The Utilities Select Sector SPDR (NYSEArca: XLU), the largest utilities exchange traded funds, surged 24.4% in 2014, more than doubling the 11.4% gained by the S&P 500. XLU also edged the Health Care Select Sector SPDR (NYSEArca: XLV) for top honors among the nine sector SPDR ETFs. [Meet This Year’s Best Utilities ETF]

XLU’s stellar 2014 showing was aided in large part by a 28.3% decline by 10-year Treasury yields. With many market strategists betting on Treasury yields climbing in 2015, XLU and rival utilities ETFs may seem vulnerable heading into the new year. While a rate hike by the Federal Reserve is not a foregone conclusion (just review the predictions made at the end of 2013 for reference), charts indicate investors should approach XLU with some caution to start 2015.

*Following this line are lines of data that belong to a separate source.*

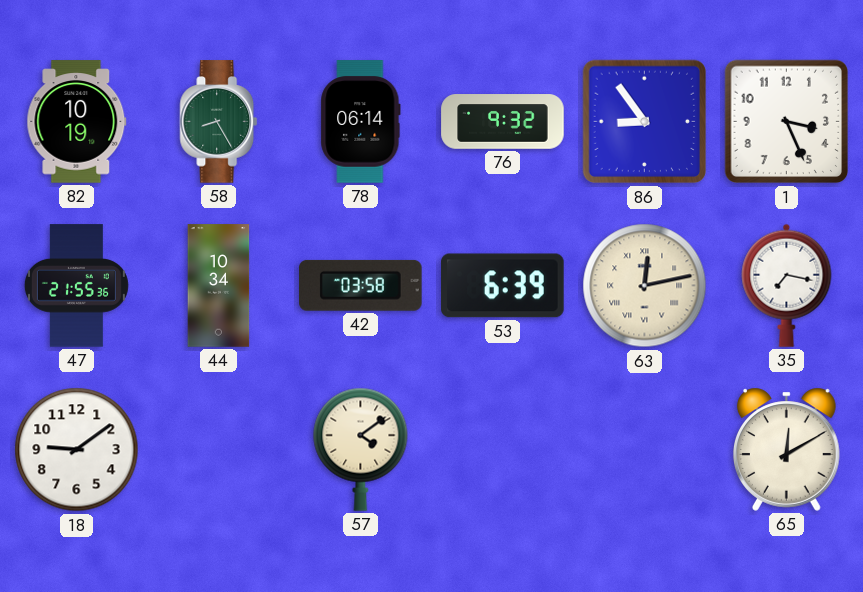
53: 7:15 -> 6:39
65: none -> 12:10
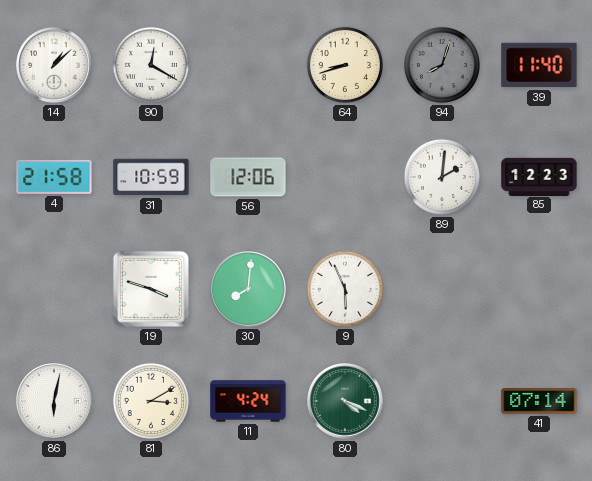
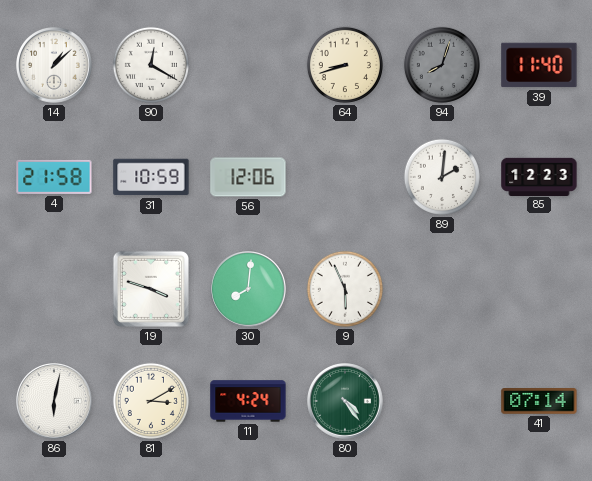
80: 4:19 -> 4:24
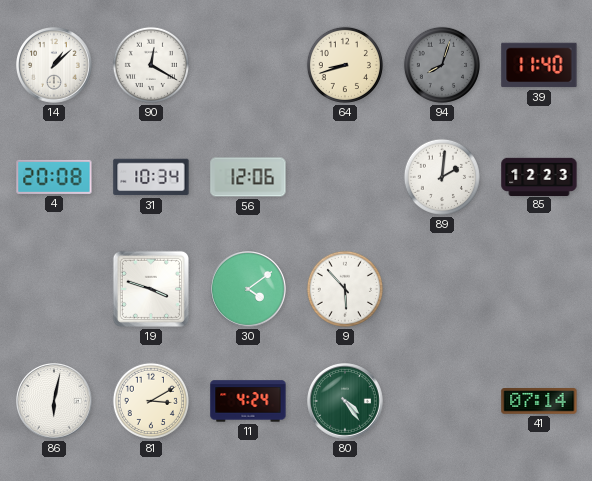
4: 21:58 -> 20:08
31: 10:59 -> 10:34
30: 8:01 -> 4:09
9: 5:56 -> 5:53
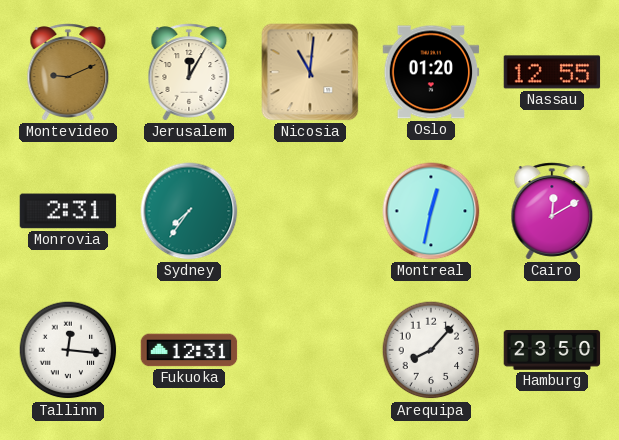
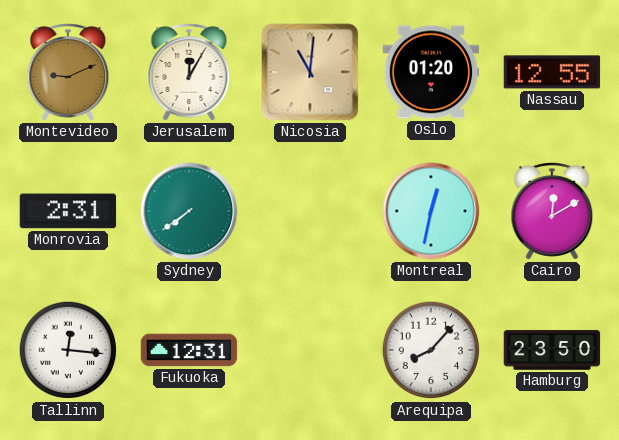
Sydney: 7:36 -> 7:39
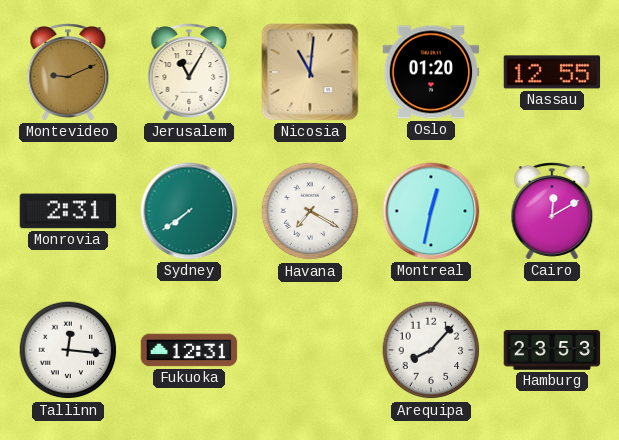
Jerusalem: 12:05 -> 11:05
Havana: none -> 7:20
Hamburg: 23:50 -> 23:53
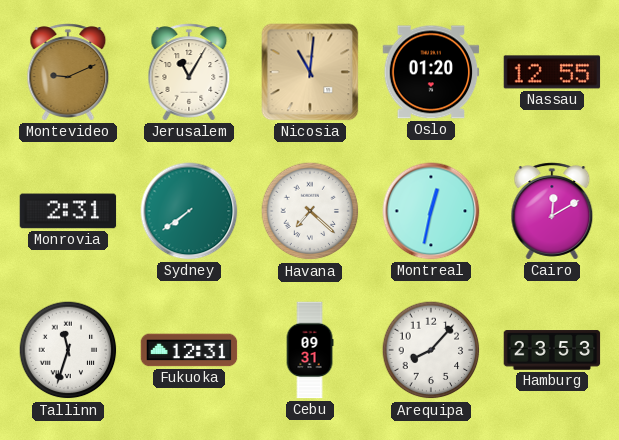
Havana: 7:20 -> 7:22
Tallinn: 12:16 -> 11:33
Cebu: none -> 09:31
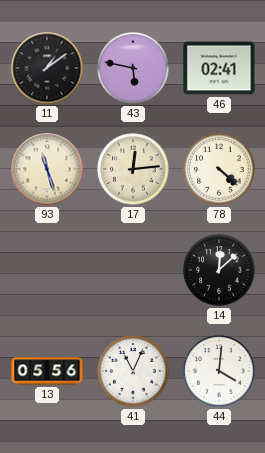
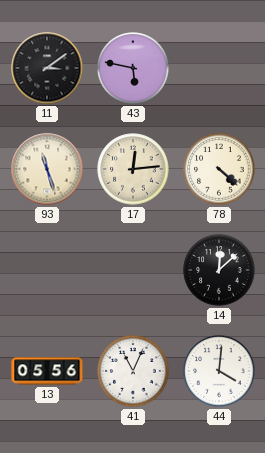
11: 1:09 -> 3:09
46: 02:41 -> none
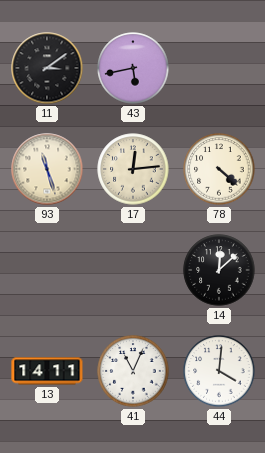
43: 5:47 -> 5:43
13: 05:56 -> 14:11
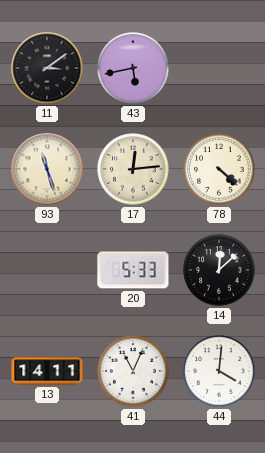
20: none -> 5:33
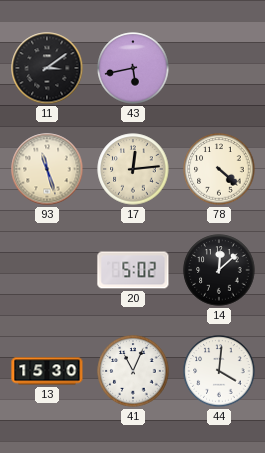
20: 5:33 -> 5:02
13: 14:11 -> 15:30
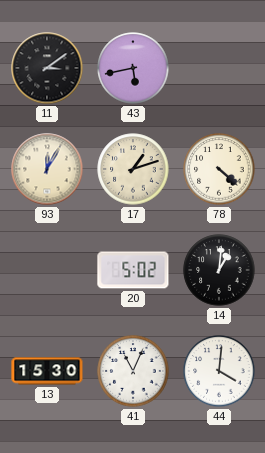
93: 11:27 -> 12:05
17: 12:14 -> 1:12
14: 12:08 -> 1:01
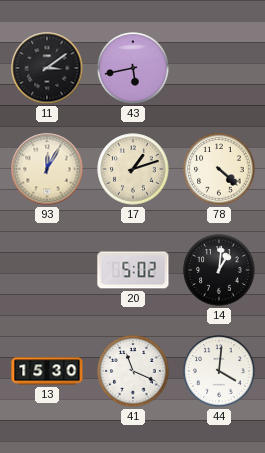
41: 11:04 -> 11:19
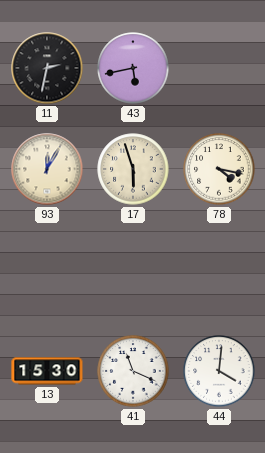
11: 3:09 -> 2:32
17: 1:12 -> 5:57
78: 4:22 -> 4:17
20: 5:02 -> none
14: 1:01 -> none
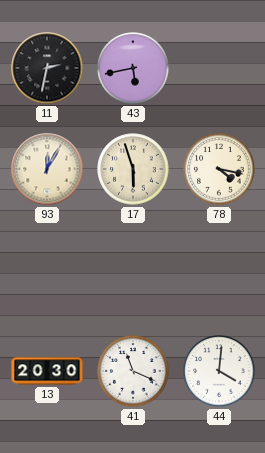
13: 15:30 -> 20:30
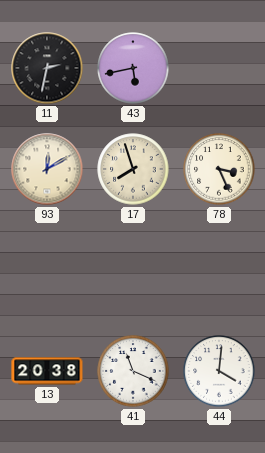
93: 12:05 -> 12:10
17: 5:57 -> 7:57
78: 4:17 -> 3:26
13: 20:30 -> 20:38
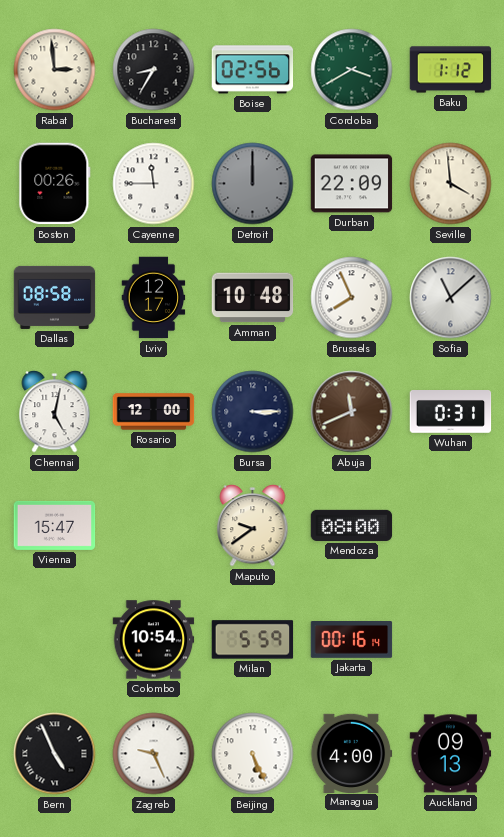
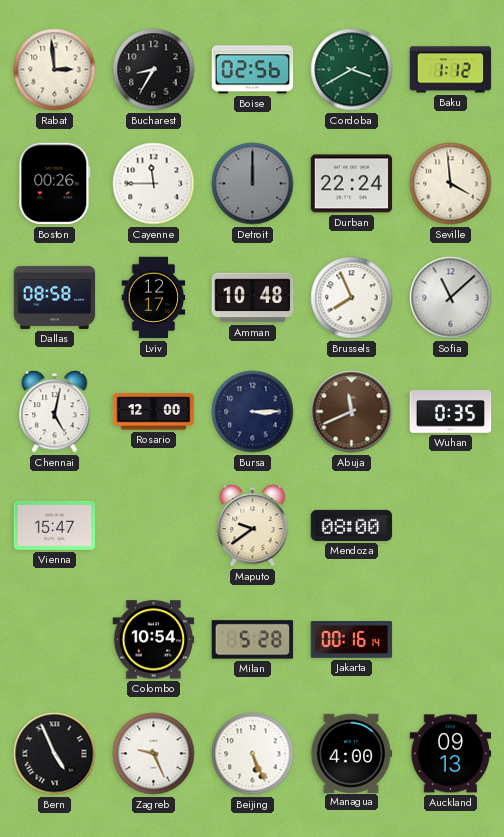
Durban: 22:09 -> 22:24
Wuhan: 0:31 -> 0:35
Milan: 5:59 -> 5:28
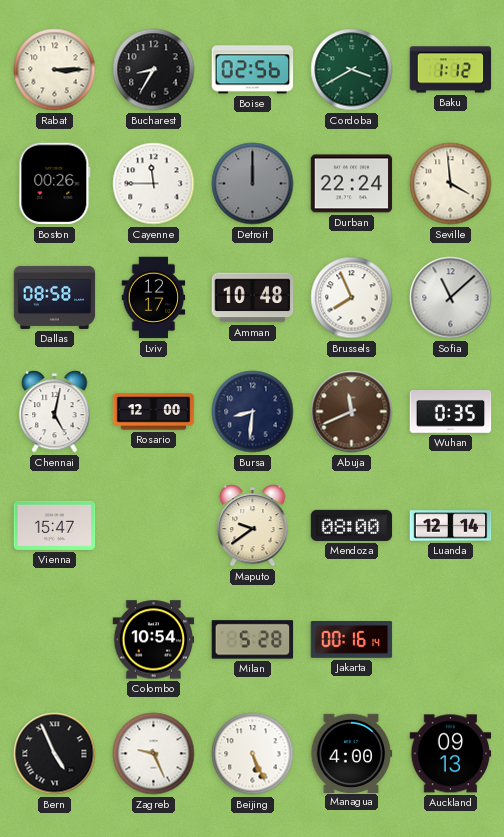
Rabat: 2:59 -> 3:15
Bursa: 3:15 -> 8:31
Luanda: none -> 12:14
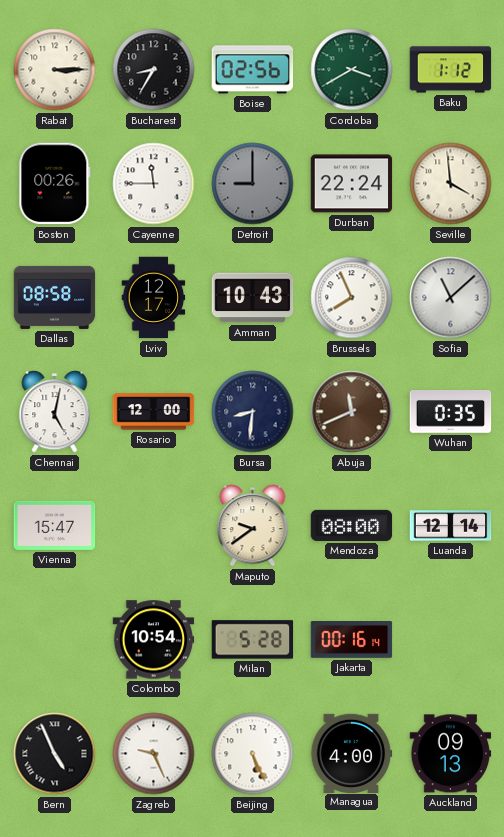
Detroit: 12:00 -> 9:00
Amman: 10:48 -> 10:43
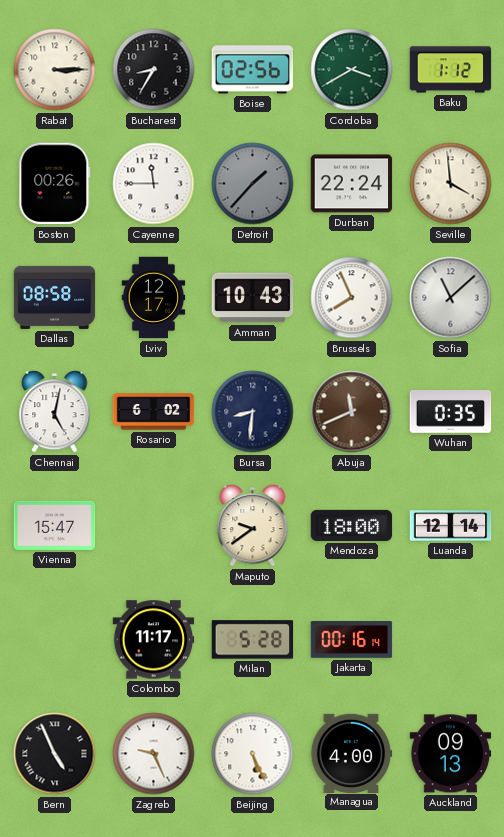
Detroit: 9:00 -> 1:37
Rosario: 12:00 -> 6:02
Mendoza: 08:00 -> 18:00
Colombo: 10:54 -> 11:17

“When it comes to juiced up performance in 2014, Utilities come to mind,” said Chris Kimble of Kimble Charting Solutions. “This strong rally has XLU up against 5-year channel resistance, with momentum lofty and it could be creating a bearish wick at these key price point.”

With that cautionary technical tale comes caution on the fundamental side as well. Utilities stocks are pricey and although that is usually the case, the sector is now expensive relative to its historical standards.

“Based on data compiled by FactSet, utilities trade at roughly 18 times forward expected earnings. That’s even higher than its previous peak of 17.2 in May 2007,” reports Lawrence Lewitinn for CNBC.